**EXERCISE OBJECTIVE**
Give the records again exactly as written. Leave out the pictures.

**DATASET ENTRIES**

■ ■ ■ ■

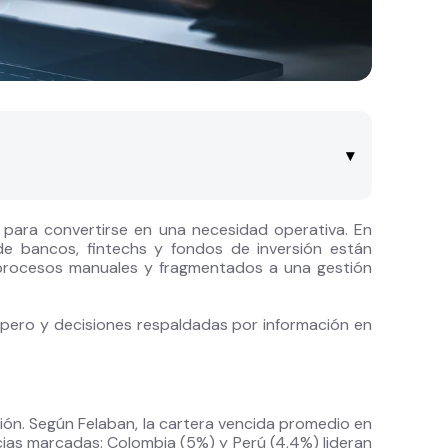
▾
 para convertirse en una necesidad operativa. En
de bancos, fintechs y fondos de inversión están
procesos manuales y fragmentados a una gestión
cupero y decisiones respaldadas por información en
gión. Según Felaban, la cartera vencida promedio en
cias marcadas: Colombia (5%) y Perú (4,4%) lideran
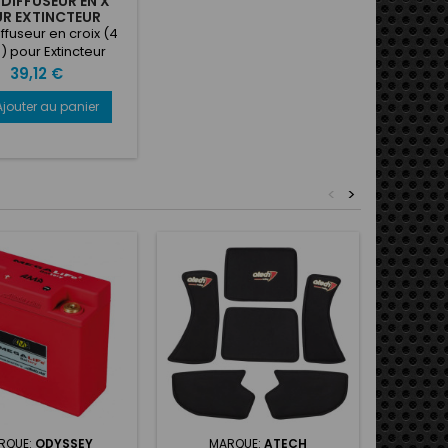
 DIFFUSEUR EN X
R EXTINCTEUR
ELINE (4X8MM)
ffuseur en croix (4
) pour Extincteur
IFELINE 4x8mm
Prix
39,12 €
Ajouter au panier
<
>
Prix rédui
LAMPE L
RQUE:
ODYSSEY
MARQUE:
ATECH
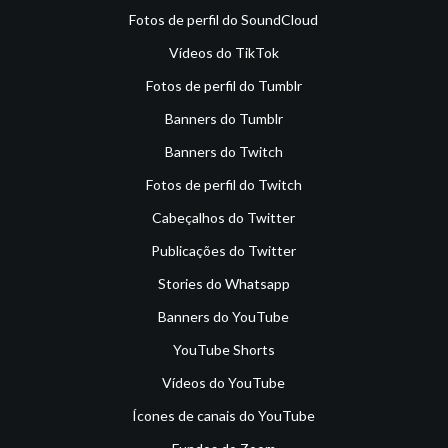
Fotos de perfil do SoundCloud
Vídeos do TikTok
Fotos de perfil do Tumblr
Banners do Tumblr
Banners do Twitch
Fotos de perfil do Twitch
Cabeçalhos do Twitter
Publicações do Twitter
Stories do Whatsapp
Banners do YouTube
YouTube Shorts
Vídeos do YouTube
Ícones de canais do YouTube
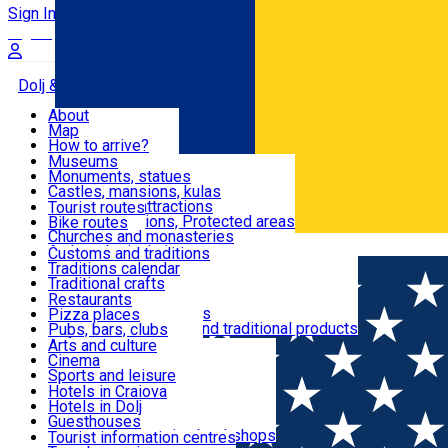
Sign In
Sign Up Free
Dolj & Craiova
About
Map
Attractions
How to arrive?
Recommendations
Museums
Tourist attractions
Monuments, statues
Routes
News
Castles, mansions, kulas
Architectural attractions
Tourist routes
Natural attractions, Protected areas
Bike routes
Customs, Traditions
Churches and monasteries
Română
Archaeological sites
Customs and traditions
Parks and gardens
Traditions calendar
Food & Drinks
Traditional crafts
Traditional cuisine
Restaurants
Wineries and vineyards
Pizza places
Leisure & Fun
Local manufacturers and traditional products
Pubs, bars, clubs
Cafes and teahouses
Arts and culture
Sweets and ice cream
Cinema
Accommodation
Fast-food
Sports and leisure
Horse riding
Hotels in Craiova
Swimming pools
Hotels in Dolj
Useful
Zoo
Guesthouses
Shopping, souvenirs, bookshops
Villas
Tourist information centres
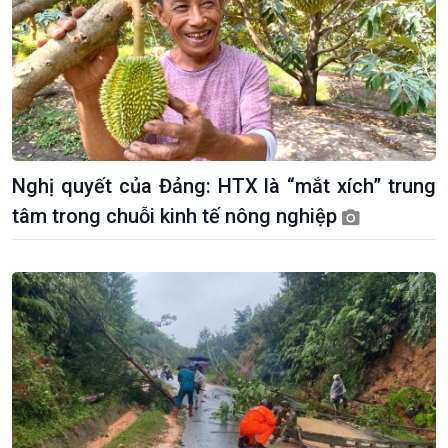
Nghị quyết của Đảng: HTX là “mắt xích” trung
tâm trong chuỗi kinh tế nông nghiệp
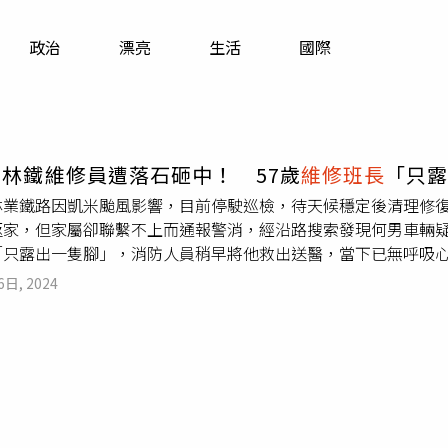
寵物
政治
漂亮
生活
國際
運勢
運動
梅酒
林鐵維修員遭落石砸中！ 57歲
維修班長
「只
林業鐵路因凱米颱風影響，目前停駛巡檢，待天候穩定後清理修
返家，但家屬卻聯繫不上而通報警消，經沿路搜索發現何男車輛
「只露出一隻腳」，消防人員稍早將他救出送醫，當下已無呼吸
據《中天新聞網》和《壹蘋新聞網》報導，員警接獲報案後，判
6日, 2024
8線往回搜尋，2時15分時在69.6公里處赫然見到落石坍方，
致車體變形，當員警走近一看，發現駕駛座「露出一隻腳」，經
到場以機具撐開將何男救出，並送嘉義聖瑪爾定院救治。小客車
處副處長周恆凱也證實這項消息，何男擔任班負責維修林鐵列車
前已派員安撫家屬情緒並提供必要協助。據悉，58歲何姓男子是
，但奮起湖車庫仍舊要有人留守，他結束上午份內工作後準備開車返
家屬因為遲遲未等到何男，包括撥打電話無人回應，於是在下午1時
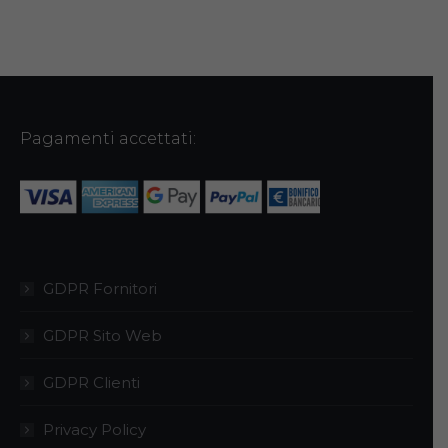
Pagamenti accettati:
GDPR Fornitori
GDPR Sito Web
GDPR Clienti
Privacy Policy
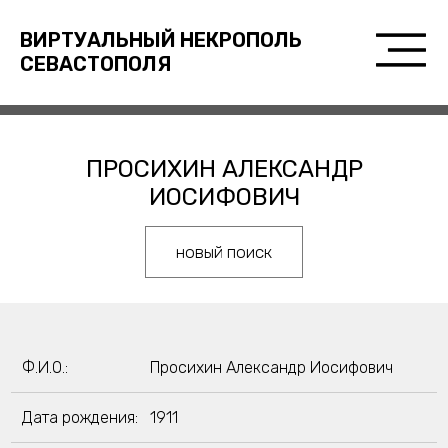
ВИРТУАЛЬНЫЙ НЕКРОПОЛЬ
СЕВАСТОПОЛЯ
ПРОСИХИН АЛЕКСАНДР
ИОСИФОВИЧ
новый поиск
Ф.И.О.:
Просихин Александр Иосифович
Дата рождения:
1911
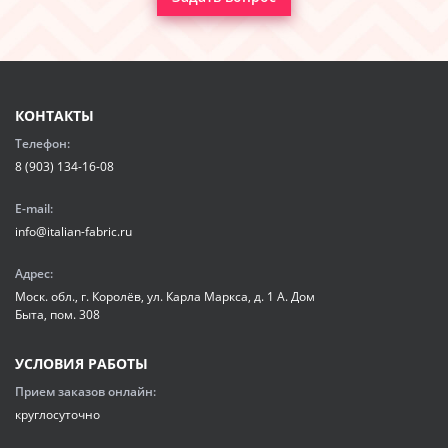
КОНТАКТЫ
Телефон:
8 (903) 134-16-08
E-mail:
info@italian-fabric.ru
Адрес:
Моск. обл., г. Королёв, ул. Карла Маркса, д. 1 А. Дом
Быта, пом. 308
УСЛОВИЯ РАБОТЫ
Прием заказов онлайн:
круглосуточно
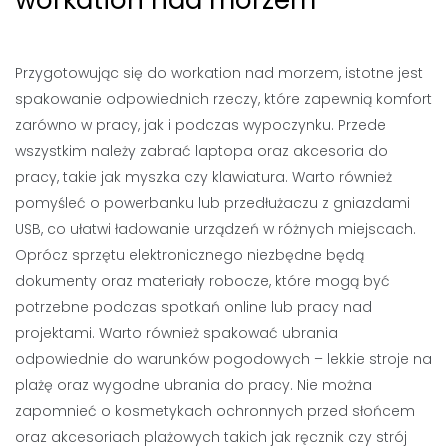
workation nad morzem
Przygotowując się do workation nad morzem, istotne jest
spakowanie odpowiednich rzeczy, które zapewnią komfort
zarówno w pracy, jak i podczas wypoczynku. Przede
wszystkim należy zabrać laptopa oraz akcesoria do
pracy, takie jak myszka czy klawiatura. Warto również
pomyśleć o powerbanku lub przedłużaczu z gniazdami
USB, co ułatwi ładowanie urządzeń w różnych miejscach.
Oprócz sprzętu elektronicznego niezbędne będą
dokumenty oraz materiały robocze, które mogą być
potrzebne podczas spotkań online lub pracy nad
projektami. Warto również spakować ubrania
odpowiednie do warunków pogodowych – lekkie stroje na
plażę oraz wygodne ubrania do pracy. Nie można
zapomnieć o kosmetykach ochronnych przed słońcem
oraz akcesoriach plażowych takich jak ręcznik czy strój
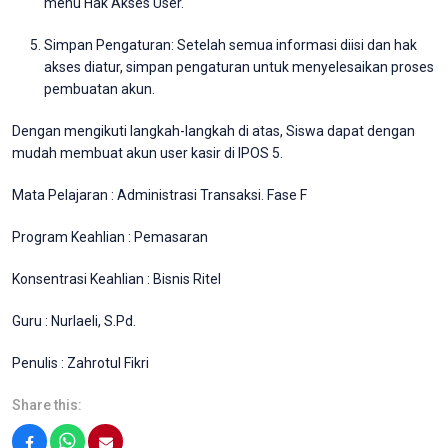
menu Hak Akses User.
Simpan Pengaturan: Setelah semua informasi diisi dan hak
akses diatur, simpan pengaturan untuk menyelesaikan proses
pembuatan akun.
Dengan mengikuti langkah-langkah di atas, Siswa dapat dengan
mudah membuat akun user kasir di IPOS 5.
Mata Pelajaran : Administrasi Transaksi. Fase F
Program Keahlian : Pemasaran
Konsentrasi Keahlian : Bisnis Ritel
Guru : Nurlaeli, S.Pd.
Penulis : Zahrotul Fikri
Share this:
Facebook
WhatsApp
Email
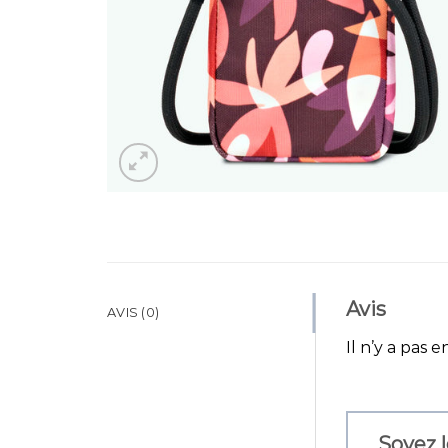
Avis
AVIS (0)
Il n’y a pas e
Soyez l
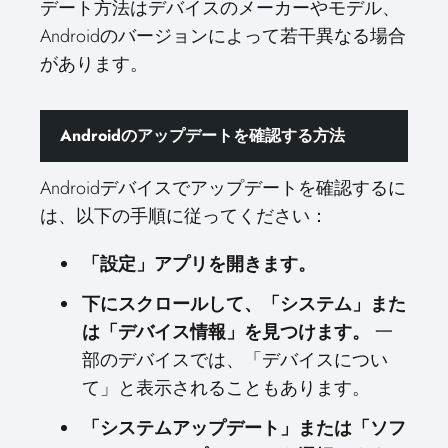
デート方法はデバイスのメーカーやモデル、
Androidのバージョンによって若干異なる場合
があります。
Androidのアップデートを確認する方法
Androidデバイスでアップデートを確認するに
は、以下の手順に従ってください：
「設定」アプリを開きます。
下にスクロールして、「システム」また
は「デバイス情報」を見つけます。
一
部のデバイスでは、「デバイスについ
て」と表示されることもあります。
「システムアップデート」または「ソフ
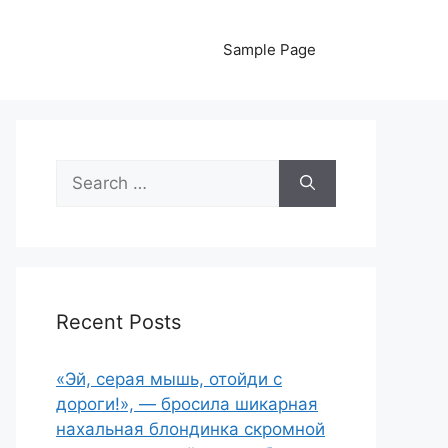
Sample Page
Search
for:
Recent Posts
«Эй, серая мышь, отойди с
дороги!», — бросила шикарная
нахальная блондинка скромной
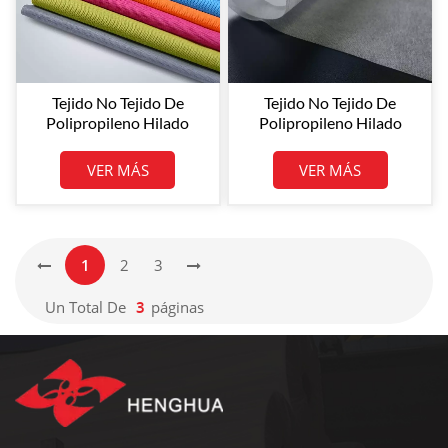
Tejido No Tejido De
Tejido No Tejido De
Polipropileno Hilado
Polipropileno Hilado
Henghua De 10-250 G/m²
Henghua PP Tejido No
Tejido No Tejido De
Tejido De Polipropileno
VER MÁS
VER MÁS
Polipropileno
TNT
1
2
3
Un Total De
3
Páginas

■ ■ ■ ■

**ANSWER AREA**
▾
 para convertirse en una necesidad operativa. En
de bancos, fintechs y fondos de inversión están
procesos manuales y fragmentados a una gestión
cupero y decisiones respaldadas por información en
gión. Según Felaban, la cartera vencida promedio en
cias marcadas: Colombia (5%) y Perú (4,4%) lideran
 DIFFUSEUR EN X
R EXTINCTEUR
ELINE (4X8MM)
ffuseur en croix (4
) pour Extincteur
IFELINE 4x8mm
Prix
39,12 €
Ajouter au panier
<
>
Prix rédui
LAMPE L
RQUE:
ODYSSEY
MARQUE:
ATECH
Fotos de perfil do SoundCloud
Vídeos do TikTok
Fotos de perfil do Tumblr
Banners do Tumblr
Banners do Twitch
Fotos de perfil do Twitch
Cabeçalhos do Twitter
Publicações do Twitter
Stories do Whatsapp
Banners do YouTube
YouTube Shorts
Vídeos do YouTube
Ícones de canais do YouTube
Sign In
Sign Up Free
Dolj & Craiova
About
Map
Attractions
How to arrive?
Recommendations
Museums
Tourist attractions
Monuments, statues
Routes
News
Castles, mansions, kulas
Architectural attractions
Tourist routes
Natural attractions, Protected areas
Bike routes
Customs, Traditions
Churches and monasteries
Română
Archaeological sites
Customs and traditions
Parks and gardens
Traditions calendar
Food & Drinks
Traditional crafts
Traditional cuisine
Restaurants
Wineries and vineyards
Pizza places
Leisure & Fun
Local manufacturers and traditional products
Pubs, bars, clubs
Cafes and teahouses
Arts and culture
Sweets and ice cream
Cinema
Accommodation
Fast-food
Sports and leisure
Horse riding
Hotels in Craiova
Swimming pools
Hotels in Dolj
Useful
Zoo
Guesthouses
Shopping, souvenirs, bookshops
Villas
Tourist information centres
Nghị quyết của Đảng: HTX là “mắt xích” trung
tâm trong chuỗi kinh tế nông nghiệp
寵物
政治
漂亮
生活
國際
運勢
運動
梅酒
林鐵維修員遭落石砸中！ 57歲
維修班長
「只
林業鐵路因凱米颱風影響，目前停駛巡檢，待天候穩定後清理修
返家，但家屬卻聯繫不上而通報警消，經沿路搜索發現何男車輛
「只露出一隻腳」，消防人員稍早將他救出送醫，當下已無呼吸
據《中天新聞網》和《壹蘋新聞網》報導，員警接獲報案後，判
6日, 2024
8線往回搜尋，2時15分時在69.6公里處赫然見到落石坍方，
致車體變形，當員警走近一看，發現駕駛座「露出一隻腳」，經
到場以機具撐開將何男救出，並送嘉義聖瑪爾定院救治。小客車
處副處長周恆凱也證實這項消息，何男擔任班負責維修林鐵列車
前已派員安撫家屬情緒並提供必要協助。據悉，58歲何姓男子是
，但奮起湖車庫仍舊要有人留守，他結束上午份內工作後準備開車返
家屬因為遲遲未等到何男，包括撥打電話無人回應，於是在下午1時
Pagamenti accettati:
GDPR Fornitori
GDPR Sito Web
GDPR Clienti
Privacy Policy
ВИРТУАЛЬНЫЙ НЕКРОПОЛЬ
СЕВАСТОПОЛЯ
ПРОСИХИН АЛЕКСАНДР
ИОСИФОВИЧ
новый поиск
Ф.И.О.:
Просихин Александр Иосифович
Дата рождения:
1911
КОНТАКТЫ
Телефон:
8 (903) 134-16-08
E-mail:
info@italian-fabric.ru
Адрес:
Моск. обл., г. Королёв, ул. Карла Маркса, д. 1 А. Дом
Быта, пом. 308
УСЛОВИЯ РАБОТЫ
Прием заказов онлайн:
круглосуточно
workation nad morzem
Przygotowując się do workation nad morzem, istotne jest
spakowanie odpowiednich rzeczy, które zapewnią komfort
zarówno w pracy, jak i podczas wypoczynku. Przede
wszystkim należy zabrać laptopa oraz akcesoria do
pracy, takie jak myszka czy klawiatura. Warto również
pomyśleć o powerbanku lub przedłużaczu z gniazdami
USB, co ułatwi ładowanie urządzeń w różnych miejscach.
Oprócz sprzętu elektronicznego niezbędne będą
dokumenty oraz materiały robocze, które mogą być
potrzebne podczas spotkań online lub pracy nad
projektami. Warto również spakować ubrania
odpowiednie do warunków pogodowych – lekkie stroje na
plażę oraz wygodne ubrania do pracy. Nie można
zapomnieć o kosmetykach ochronnych przed słońcem
oraz akcesoriach plażowych takich jak ręcznik czy strój
menu Hak Akses User.
Simpan Pengaturan: Setelah semua informasi diisi dan hak
akses diatur, simpan pengaturan untuk menyelesaikan proses
pembuatan akun.
Dengan mengikuti langkah-langkah di atas, Siswa dapat dengan
mudah membuat akun user kasir di IPOS 5.
Mata Pelajaran : Administrasi Transaksi. Fase F
Program Keahlian : Pemasaran
Konsentrasi Keahlian : Bisnis Ritel
Guru : Nurlaeli, S.Pd.
Penulis : Zahrotul Fikri
Share this:
Facebook
WhatsApp
Email
Avis
AVIS (0)
Il n’y a pas e
Soyez l
デート方法はデバイスのメーカーやモデル、
Androidのバージョンによって若干異なる場合
があります。
Androidのアップデートを確認する方法
Androidデバイスでアップデートを確認するに
は、以下の手順に従ってください：
「設定」アプリを開きます。
下にスクロールして、「システム」また
は「デバイス情報」を見つけます。
一
部のデバイスでは、「デバイスについ
て」と表示されることもあります。
「システムアップデート」または「ソフ
Sample Page
Search
for:
Recent Posts
«Эй, серая мышь, отойди с
дороги!», — бросила шикарная
нахальная блондинка скромной
Tejido No Tejido De
Tejido No Tejido De
Polipropileno Hilado
Polipropileno Hilado
Henghua De 10-250 G/m²
Henghua PP Tejido No
Tejido No Tejido De
Tejido De Polipropileno
VER MÁS
VER MÁS
Polipropileno
TNT
1
2
3
Un Total De
3
Páginas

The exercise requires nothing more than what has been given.